Victime de malaises, il aura fallu tout de même près de deux semaines pour que l’on se rende compte de la gravité de l’incident. Richard Sommavilla est alors envoyé à l’hôpital militaire de Percy, près de Paris. Les soins médicaux lourds s’accumulent. D’abord, il passe plus de vingt jours en chambre stérile, puis vient le temps des visites de contrôle, fréquentes. Aujourd’hui, le corps de Richard Sommavilla est fatigué et a perdu une grande partie de son système immunitaire.

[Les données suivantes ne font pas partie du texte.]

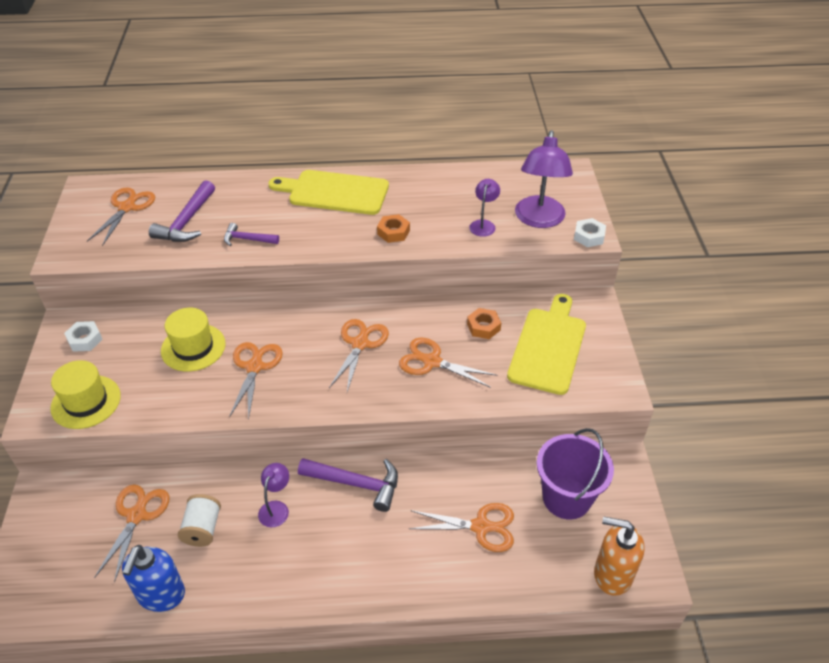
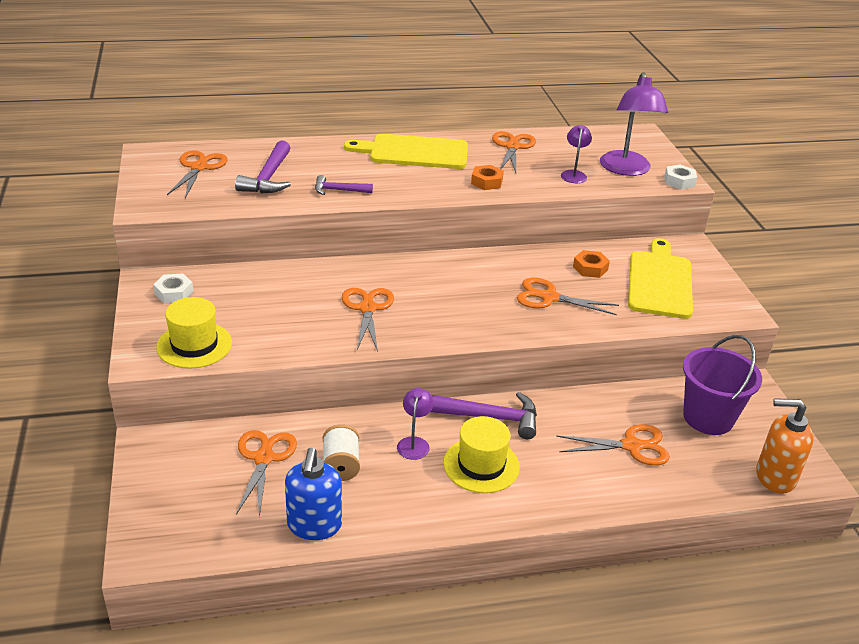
camera: 10 degrees left, 10 degrees down
(193, 347) = (296, 295): yellow hat -> yellow hat (481, 465)
(360, 344) = (470, 286): orange scissors -> orange scissors (512, 147)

Six ans après l'accident, cet opérateur technique a pourtant repris le travail, au sein de la même entreprise. Ses employeurs sont poursuivis pour plusieurs infractions à la sécurité des travailleurs.

1ère audience

La première audience du procès s'est tenue ce vendredi matin à Charleroi. L'auditeur du travail a donc cité les sociétés Sterigenics et AIB Vinçotte Nucléaire (AVN) pour coups involontaires et diverses infractions au règlement général de la protection des travailleurs. La partie civile a complété cette citation en amenant les 2 anciens directeurs de Sterigenics et 2 responsables d'AVN à la barre.

Conseil de Richard Sommavilla, Me Vanhoestenberghe a déclaré qu'un laisser-aller étalé sur des années avait amené ces manquements en matière de sécurité. Selon ses dires, "aucun préposé n'était désigné, des indicateurs fonctionnaient de façon erratique et le porte-source se levait accidentellement". L'avocat estime que la faute incombe entièrement à l'entreprise, qui faisait preuve d'une absence totale de culture de sécurité, et à AVN, qui n'a jamais effectué les contrôles nécessaires. Il réclame donc des dommages provisionnels de 12 500 euros. L'auditeur du travail a demandé la condamnation de Sterigenics et d'AVN à des amendes. La défense plaidera le 17 février."